++++ Source information

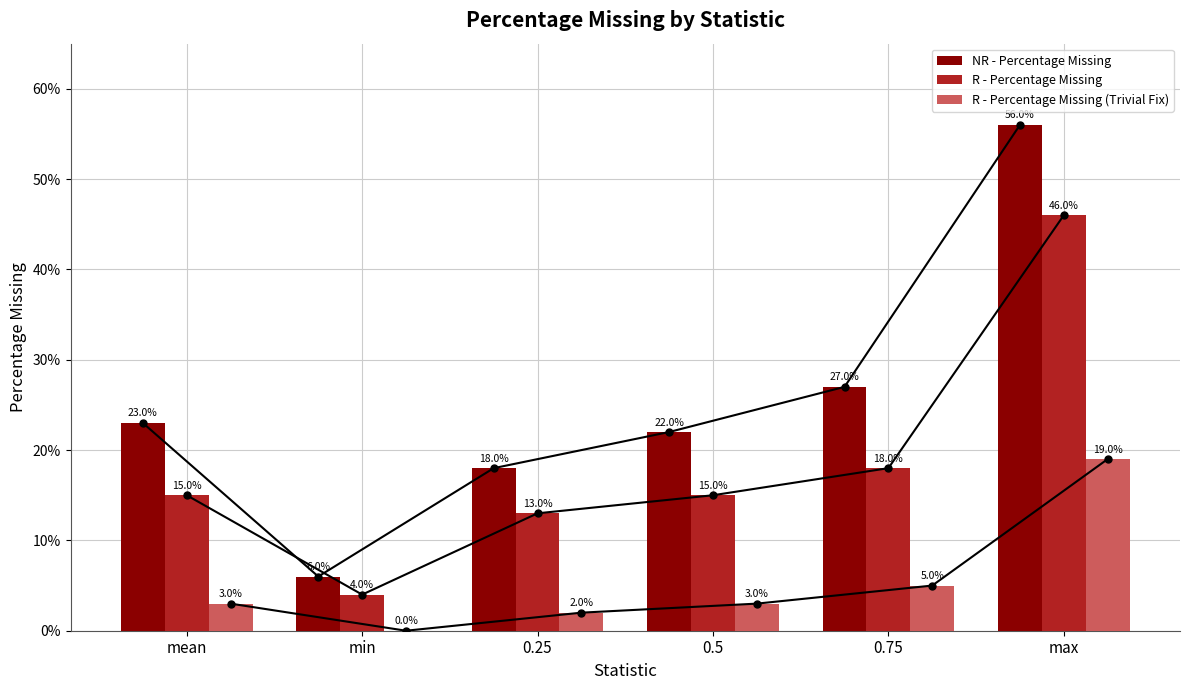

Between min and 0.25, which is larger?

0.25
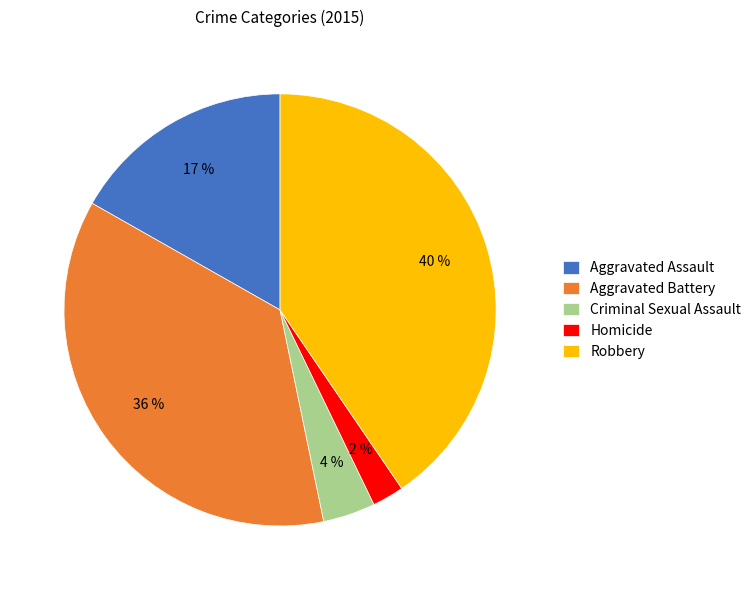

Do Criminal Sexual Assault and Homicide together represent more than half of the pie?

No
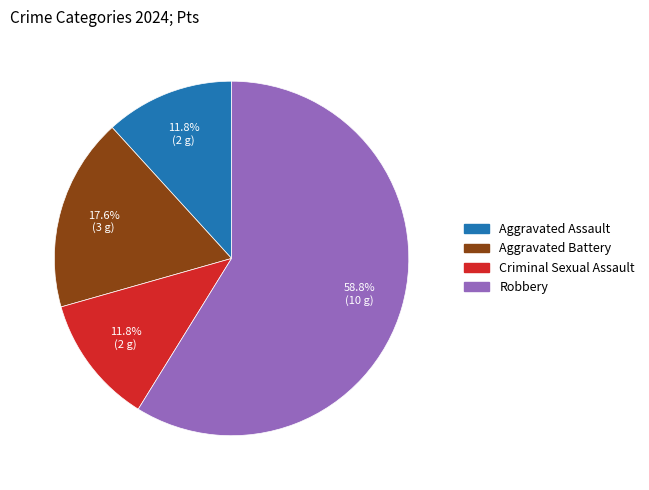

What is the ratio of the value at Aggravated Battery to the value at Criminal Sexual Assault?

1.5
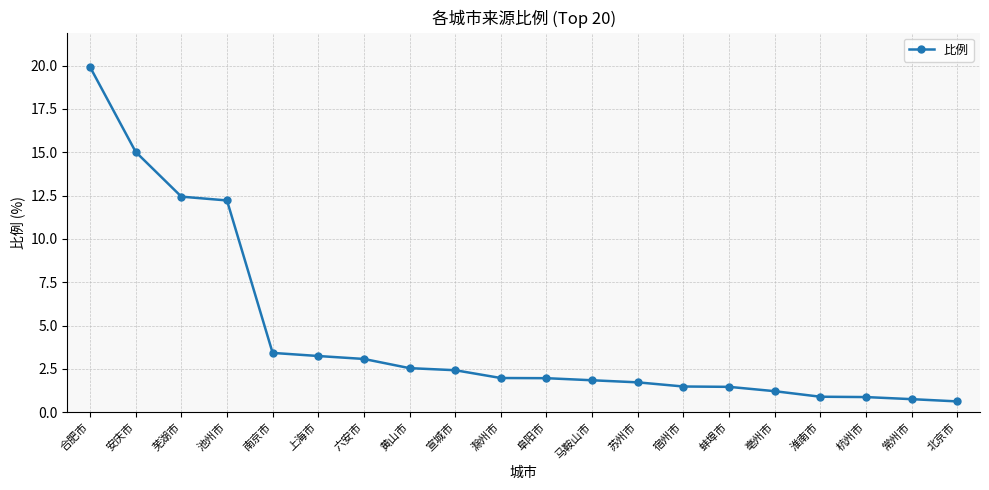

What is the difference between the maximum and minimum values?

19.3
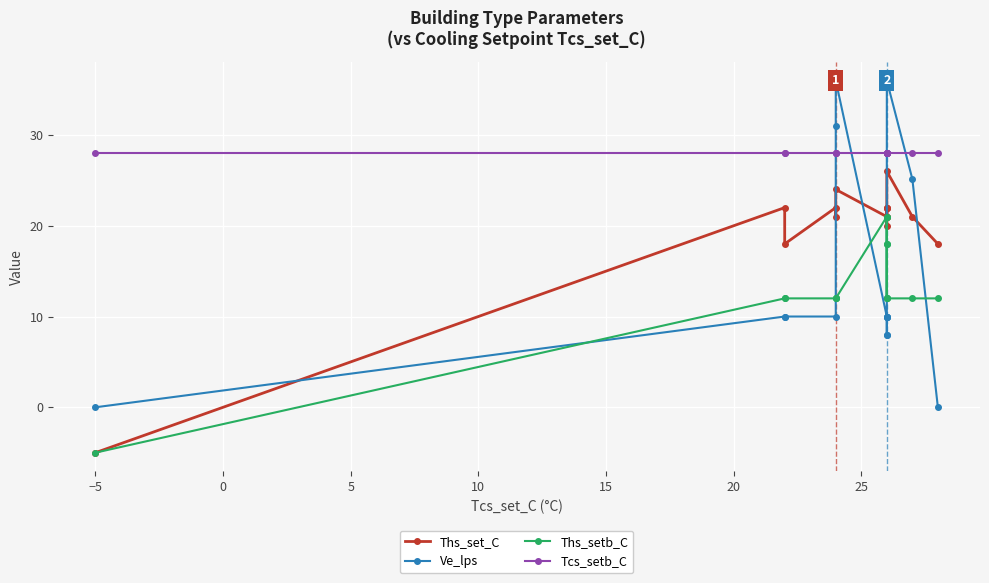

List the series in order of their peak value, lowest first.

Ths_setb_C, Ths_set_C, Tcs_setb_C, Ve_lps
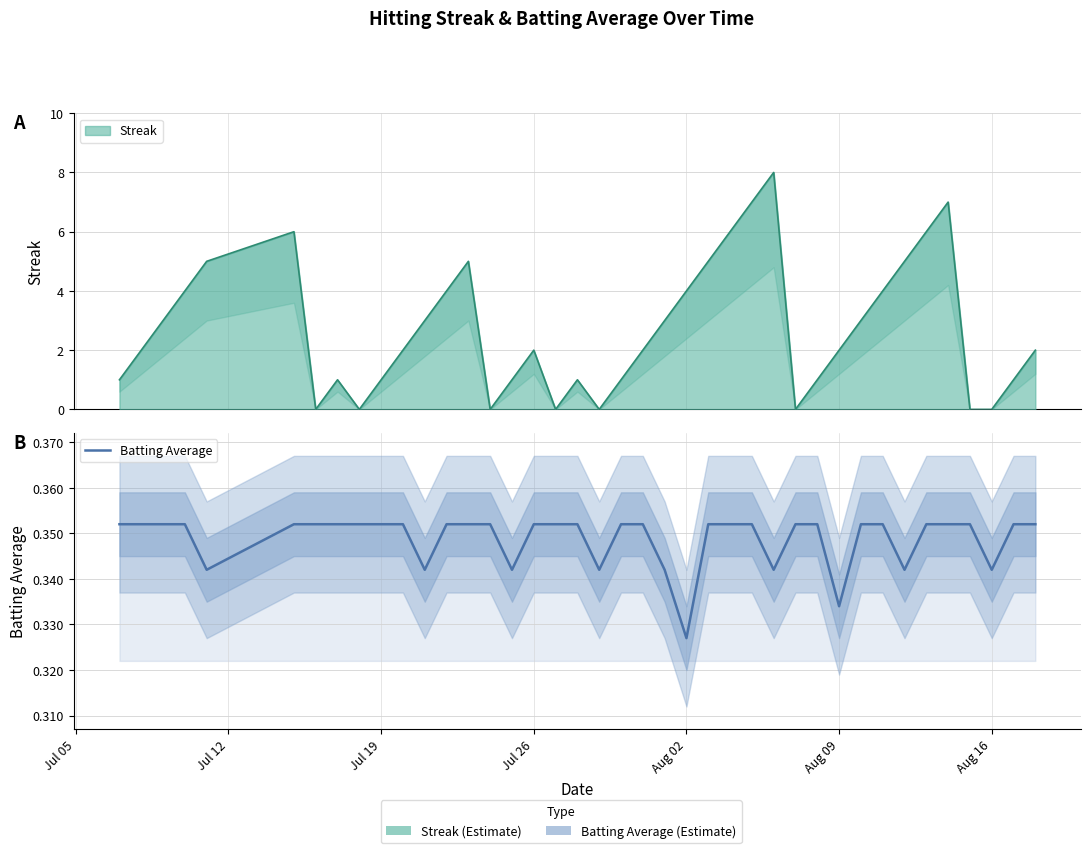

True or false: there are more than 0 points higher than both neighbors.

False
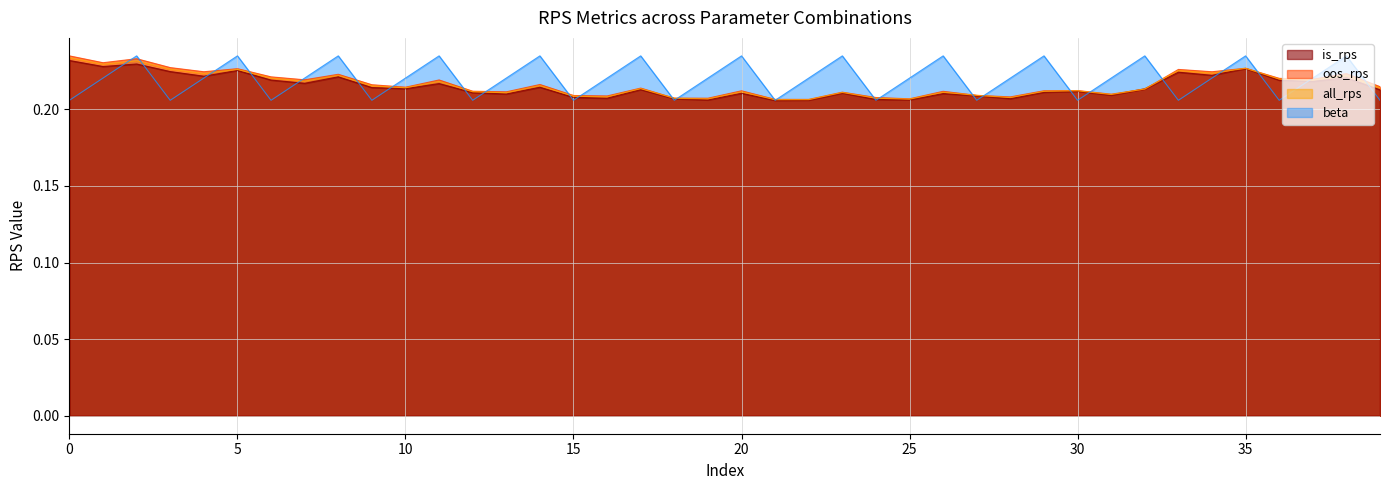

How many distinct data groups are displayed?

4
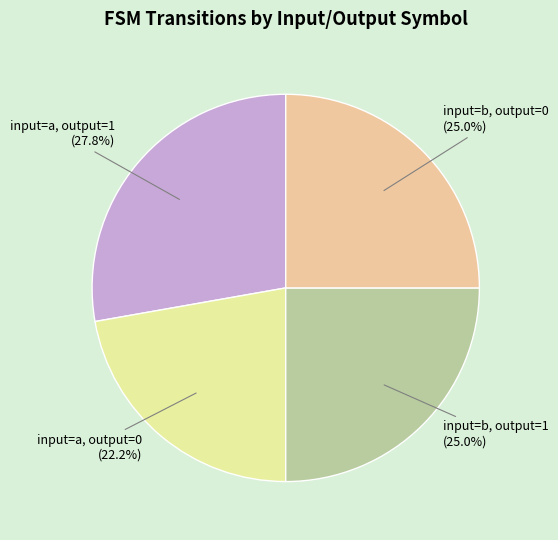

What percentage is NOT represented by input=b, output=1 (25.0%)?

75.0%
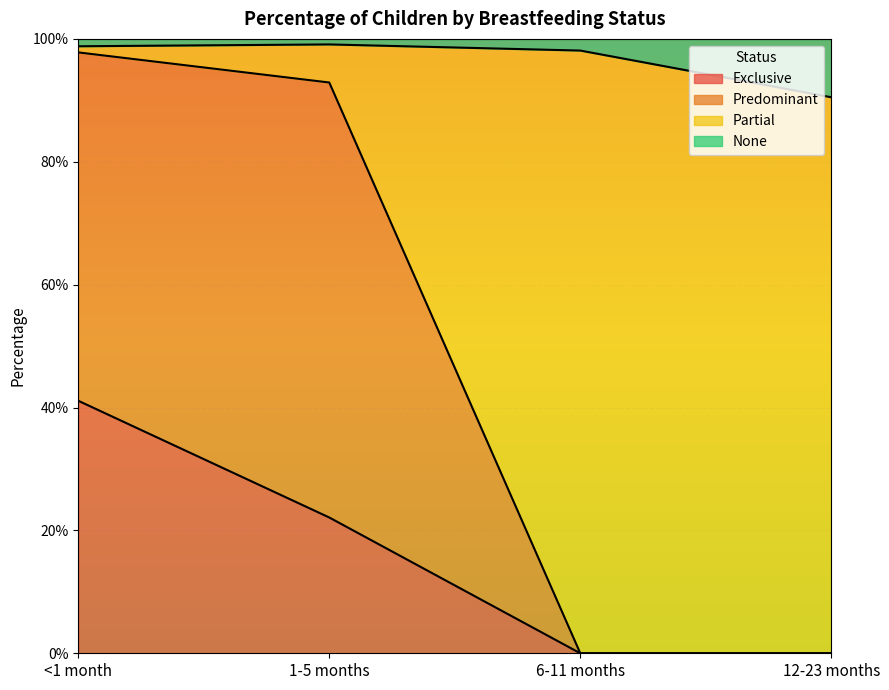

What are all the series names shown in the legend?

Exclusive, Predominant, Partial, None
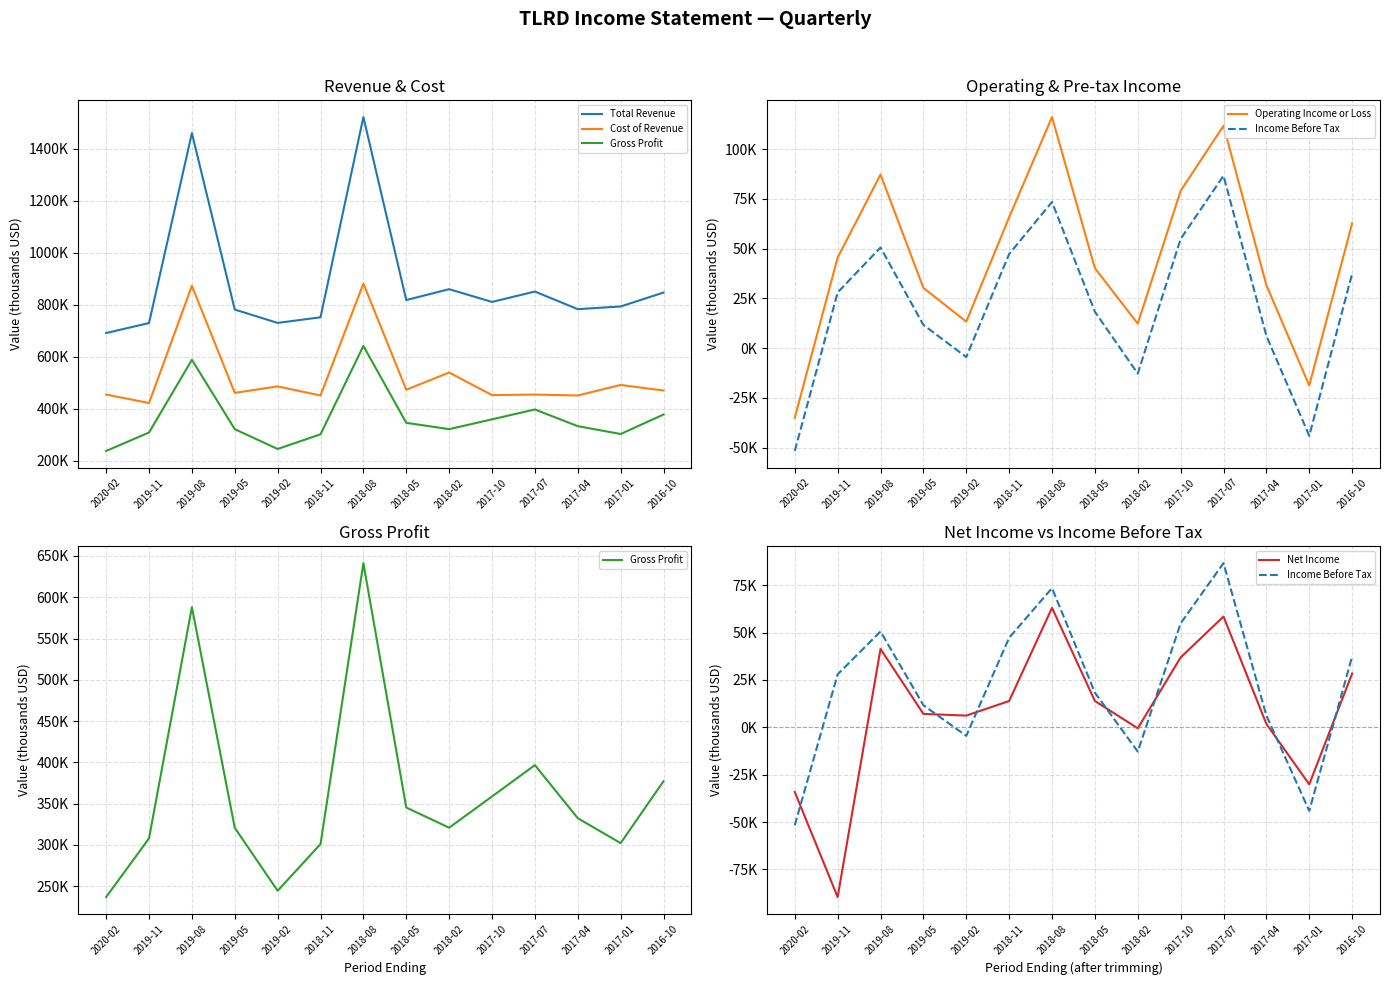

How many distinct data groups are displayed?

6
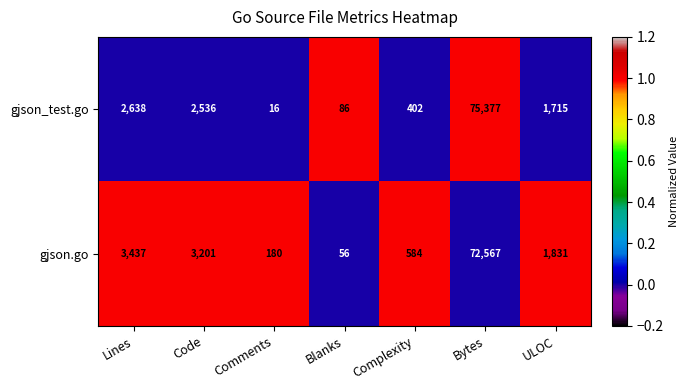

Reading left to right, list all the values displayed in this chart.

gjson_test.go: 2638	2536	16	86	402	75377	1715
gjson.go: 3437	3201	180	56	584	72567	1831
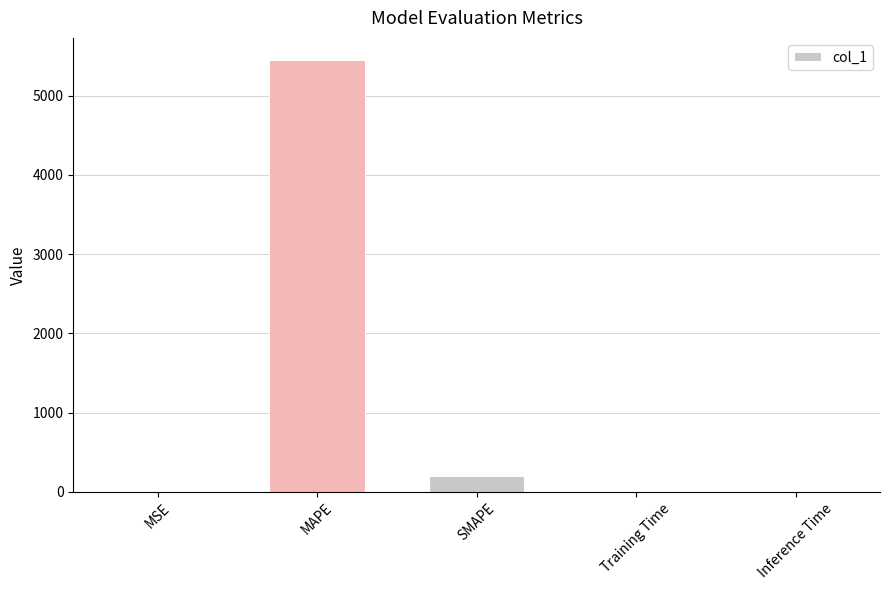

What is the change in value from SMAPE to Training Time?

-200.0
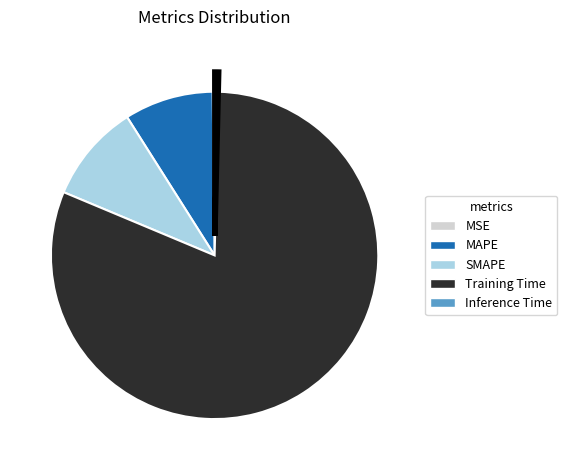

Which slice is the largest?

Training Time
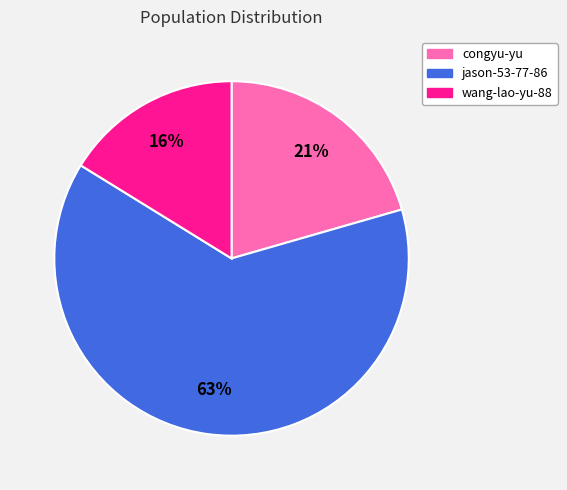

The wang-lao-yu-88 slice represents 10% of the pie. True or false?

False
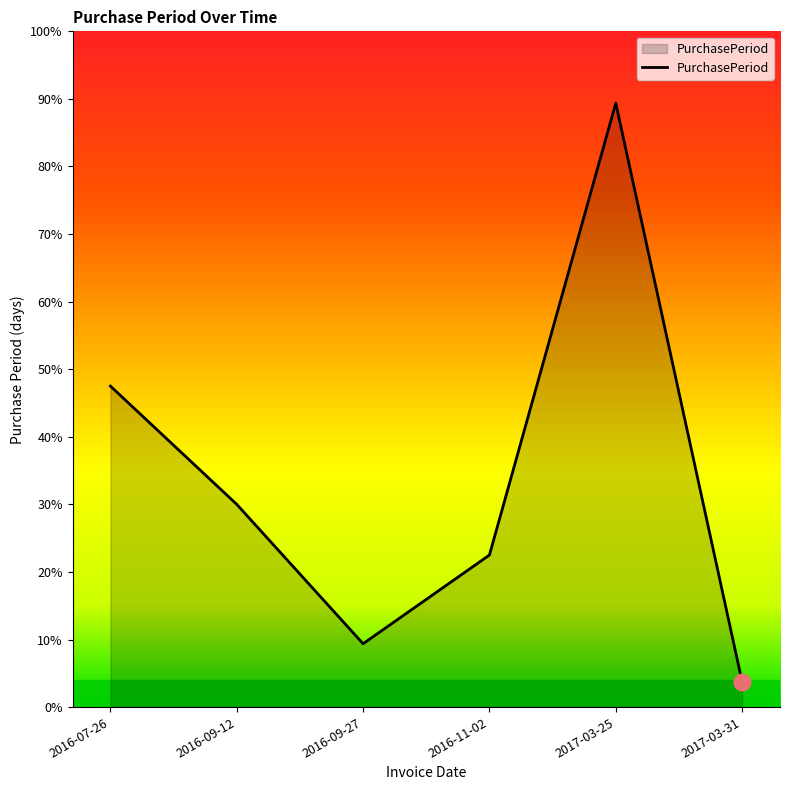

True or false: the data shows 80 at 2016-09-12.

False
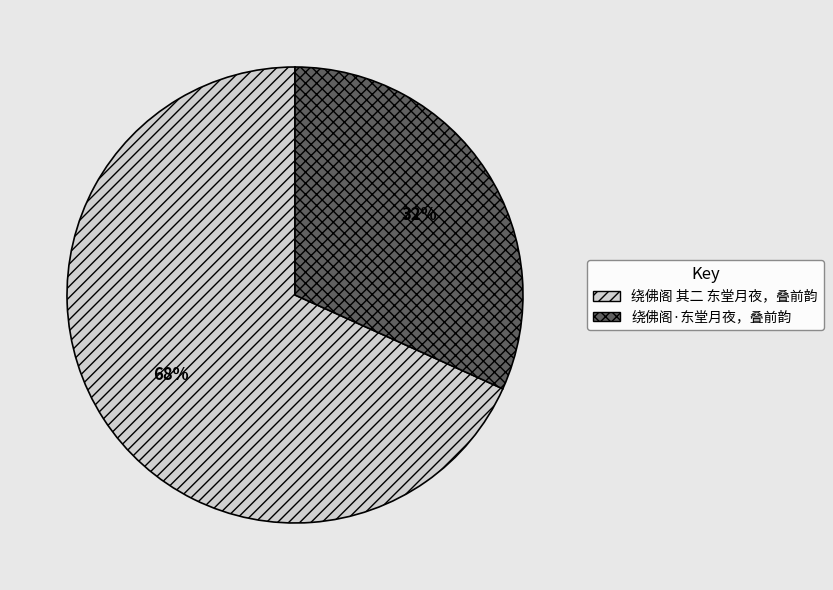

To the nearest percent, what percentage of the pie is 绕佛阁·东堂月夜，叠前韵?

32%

++++++++

▶ _Work item_: Write out all of the records above word for word, leaving out the pictures.

▶ _Response for this exercise_:
Between min and 0.25, which is larger?

0.25

Do Criminal Sexual Assault and Homicide together represent more than half of the pie?

No

What is the ratio of the value at Aggravated Battery to the value at Criminal Sexual Assault?

1.5

What is the difference between the maximum and minimum values?

19.3

List the series in order of their peak value, lowest first.

Ths_setb_C, Ths_set_C, Tcs_setb_C, Ve_lps

True or false: there are more than 0 points higher than both neighbors.

False

How many distinct data groups are displayed?

4

What percentage is NOT represented by input=b, output=1 (25.0%)?

75.0%

What are all the series names shown in the legend?

Exclusive, Predominant, Partial, None

How many distinct data groups are displayed?

6

Reading left to right, list all the values displayed in this chart.

gjson_test.go: 2638	2536	16	86	402	75377	1715
gjson.go: 3437	3201	180	56	584	72567	1831

What is the change in value from SMAPE to Training Time?

-200.0

Which slice is the largest?

Training Time

The wang-lao-yu-88 slice represents 10% of the pie. True or false?

False

True or false: the data shows 80 at 2016-09-12.

False

To the nearest percent, what percentage of the pie is 绕佛阁·东堂月夜，叠前韵?

32%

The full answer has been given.